begin READING TEXT
London, 2 December 2015: Barely one in five people in the UK believe the justice system to be ‘fair and transparent’, new research has found.

The data suggests that 37% of the UK population trust professionals working within the legal system, while more than half (54%) feel the justice system is inaccessible.

The figures also reveal that 67% of people feel that wealth is now a more important factor in accessing justice than it used to be. Amongst legal professionals the number is even higher, at 87%.

The statistics are revealed in Unjust Kingdom: UK perceptions of the justice and legal system, a new report to be released today, Wednesday 2nd December, by law firm Hodge Jones & Allen as part of their drive to raise awareness of the challenges the justice system is facing in 2015. The report showcases the findings of a comprehensive nationwide survey undertaken to gauge public attitudes towards the legal and justice systems. These findings are contrasted with additional perceptions gathered from over 500 legal professionals.

The report argues that more must be done not only to restore public trust in the UK justice system, but also to improve knowledge of how it works. Both the general public and the legal professionals surveyed agree that there is a pervasive lack of understanding among the UK population of how the legal system works. 71% of the public believe better education in legal matters would result in improved access to justice. 69% believed that an understanding of the law should be taught in primary and secondary schools – with 72% of legal professionals agreeing. The opinion that simplifying the technical language used by professionals would improve access and understanding was shared by 76% of the population.

Following the government’s recent announcement that £700 million is to be spent on the digitalisation of the court system, the research also reveals the public’s concerns around moving to an entirely digital system. 71% of people across the UK agree with the statement ‘the justice system requires faster modernisation’ but a majority (63%) also believe that moving to a solely digital process of communication risks isolating some vulnerable sections of society from justice. 56% of the public also expressed concerns surrounding data protection in a digitalised system.

Patrick Allen, Senior Partner at Hodge Jones & Allen, commented:

“These statistics represent a damning indictment of the British justice system. If millions of people across the country are intimidated, alienated and confused by the prospect of seeking justice in twenty-first century Britain then we should consider our legal system to have failed in its fundamental duty to provide justice for all.

“The voices of the public and the profession are in unison that cuts to legal aid and the introduction of court fees have only served to exacerbate an already difficult situation. It comes as no surprise that those in the lowest income bracket have the least trust in a system that appears unfair, confusing and inaccessible. In light of these findings, the recent budget delivered in the Spending Review needs to be reconsidered. Without legal aid, ordinary people are not getting the access they deserve.

“The public have a clear appetite for modernisation, so we welcome the government’s promise to take the courts from a paper-based system to a digital one. However technology is not a magic bullet; we cannot rely on it as the only solution and potentially ostracising the most vulnerable members of society in the process. Better education about the law must also come hand in hand with any move towards an online or digital system.
end READING TEXT
begin MATERIAL SHOWN
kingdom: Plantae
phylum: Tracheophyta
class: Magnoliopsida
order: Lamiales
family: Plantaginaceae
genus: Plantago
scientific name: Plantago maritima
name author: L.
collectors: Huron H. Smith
end MATERIAL SHOWN
▶ **WORK INSTRUCTIONS**
A – Decide whether each statement agrees with the press release on UK justice perceptions. Answer yes or no for each, quoting the words from the release that settle it.
(i) More than half of the UK public feel the justice system is inaccessible.
(ii) The government's £700 million is to be spent on legal aid.
(iii) The report includes perceptions gathered from over 500 legal professionals.
B – Write what comes next in the press release on UK justice perceptions, picking up after its final sentence.

▶ **TASK-BY-TASK ANSWERS**
A –
(i) Yes: "more than half (54%) feel the justice system is inaccessible"
(ii) No: "£700 million is to be spent on the digitalisation of the court system"
(iii) Yes: "additional perceptions gathered from over 500 legal professionals"

B –
“Fundamentally our legal system exists to protect people across the UK. I implore my peers in the legal sector, the government and the general public to get involved in the debate about how we change and innovate the system to ensure fair and open access to justice for all – regardless of wealth, status or ethnicity.”

Hodge Jones and Allen are campaigning to raise awareness of these important issues. Inspired and motivated by the views of the public, they have launched a petition, calling to put a review of legal aid budget back on the agenda. The public are invited to show their support by signing it at (petition 114115, “Reopen the debate surrounding the restriction of legal aid provisions”).

In addition the firm are establishing an HJA education scheme to promote the justice system through schools, youth and community groups and re-igniting the HJA Fightback campaign opposing the rise in the small claims limit.

Join in the conversation on social media using #HJAinnovation.


The full report can be downloaded at

Extensive supporting national and regional statistical data is available upon request, as are data visualisations.

Spokespeople and case studies for interview, opinion and features can also be fielded.

To request further information or to arrange an interview, please contact:
Anna Younger/Tal Donahue / Alex Spurgeon, Hodge Jones & Allen press office:
T: 020 7269 1430

Notes to editors:

About the report
The nationwide survey was conducted in September 2015 by research consultancy Populus. It included a representative sample of over 2000 participants. The new data includes regional rankings and city comparisons.

Unjust Kingdom builds on the original research conducted by Ipsos Mori and published in the Innovation in Law Report 2014, released last November.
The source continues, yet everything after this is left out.